Text:
- Based on: Cleo, Camping, Emmanuelle and Dick by Terry Johnson
- Written by: Terry Johnson
- Directed by: Terry Johnson
- Starring: Geoffrey Hutchings Samantha Spiro Adam Godley
- Theme music composer: Barrington Pheloung

Production
- Producer: Margaret Mitchell
- Cinematography: Paul Wheeler
- Editor: Martin Sharpe
- Running time: 108 minutes
- Production company: Company Television

Original release
- Network: ITV
- Release: 24 April 2000

= Cor, Blimey! =

2000 TV film

Cor, Blimey! is a 2000 TV film that follows the relationship between Carry On film actors Sid James (played by Geoffrey Hutchings) and Barbara Windsor (played by Samantha Spiro).

The film, first broadcast on ITV on 24 April 2000, was adapted by Terry Johnson from his stage play Cleo, Camping, Emmanuelle and Dick which debuted at the Royal National Theatre in 1998.

== Plot ==
Cor, Blimey! starts with the arrival of Sid James's new wardrobe assistant on the set of Carry On Cleo, at Pinewood Studios in 1963. Sid is depicted as a gambling womaniser with antipathy toward his professional rival, actor Kenneth Williams (played by Adam Godley).

James meets actress Barbara Windsor, who is at Pinewood to dub one of her scenes in Carry On Spying, and immediately falls for her; everyone, including Windsor, assumes he is just infatuated with her.

James pursues Windsor, keeping an eye on her during the famous flying-bikini-top scene in Carry On Camping. In 1973, he becomes obsessed with her while on location for Carry On Girls, and Windsor decides to sleep with him once, assuming that he would then lose interest; however, the two end up having a long affair.

By 1976, the affair is over; a few months later, James dies at the age of 62, after having a heart attack on stage during the opening night of The Mating Season at the Sunderland Empire Theatre.

Items:
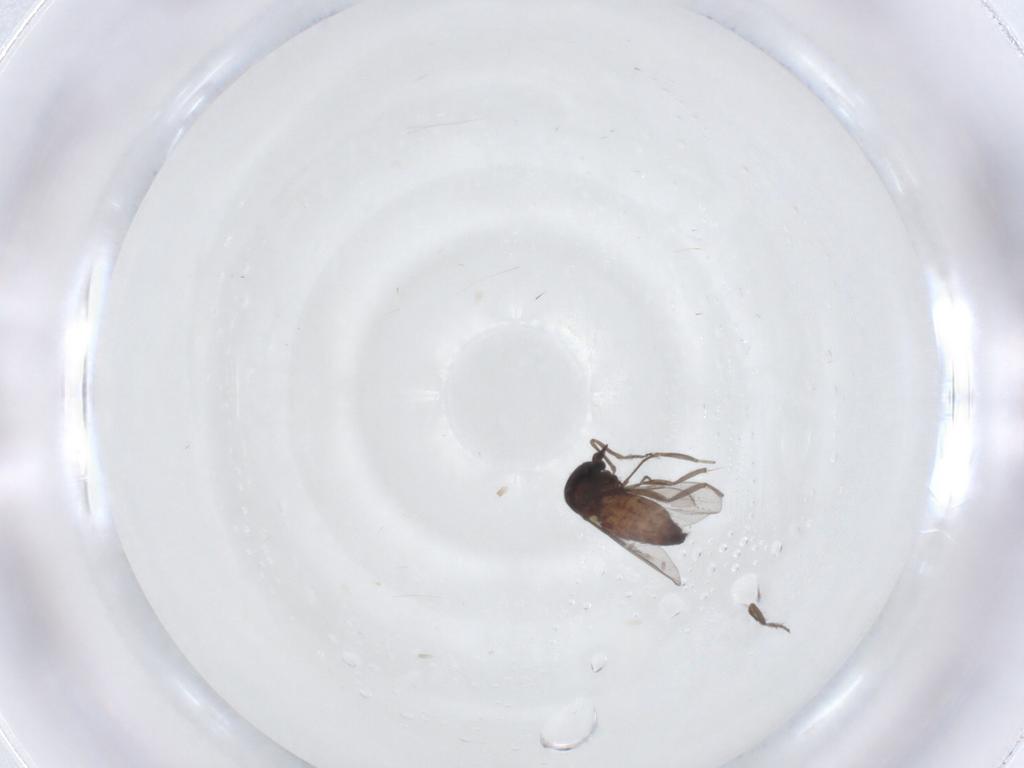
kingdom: Animalia
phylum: Arthropoda
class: Insecta
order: Diptera
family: Ceratopogonidae
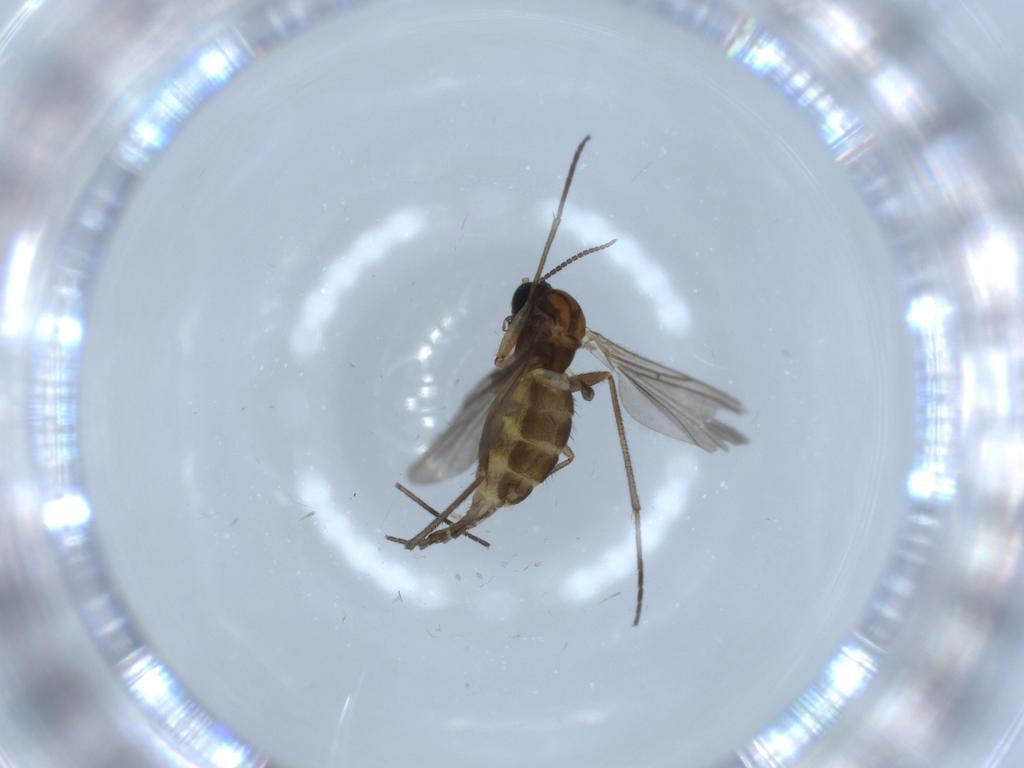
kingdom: Animalia
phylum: Arthropoda
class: Insecta
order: Diptera
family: Sciaridae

Task to complete: In the Cor, Blimey! text, rewrite the stretch from "The film, first" through "Theatre in 1998.", putting "aired" in place of "broadcast".

In response:
The film, first aired on ITV on 24 April 2000, was adapted by Terry Johnson from his stage play Cleo, Camping, Emmanuelle and Dick which debuted at the Royal National Theatre in 1998.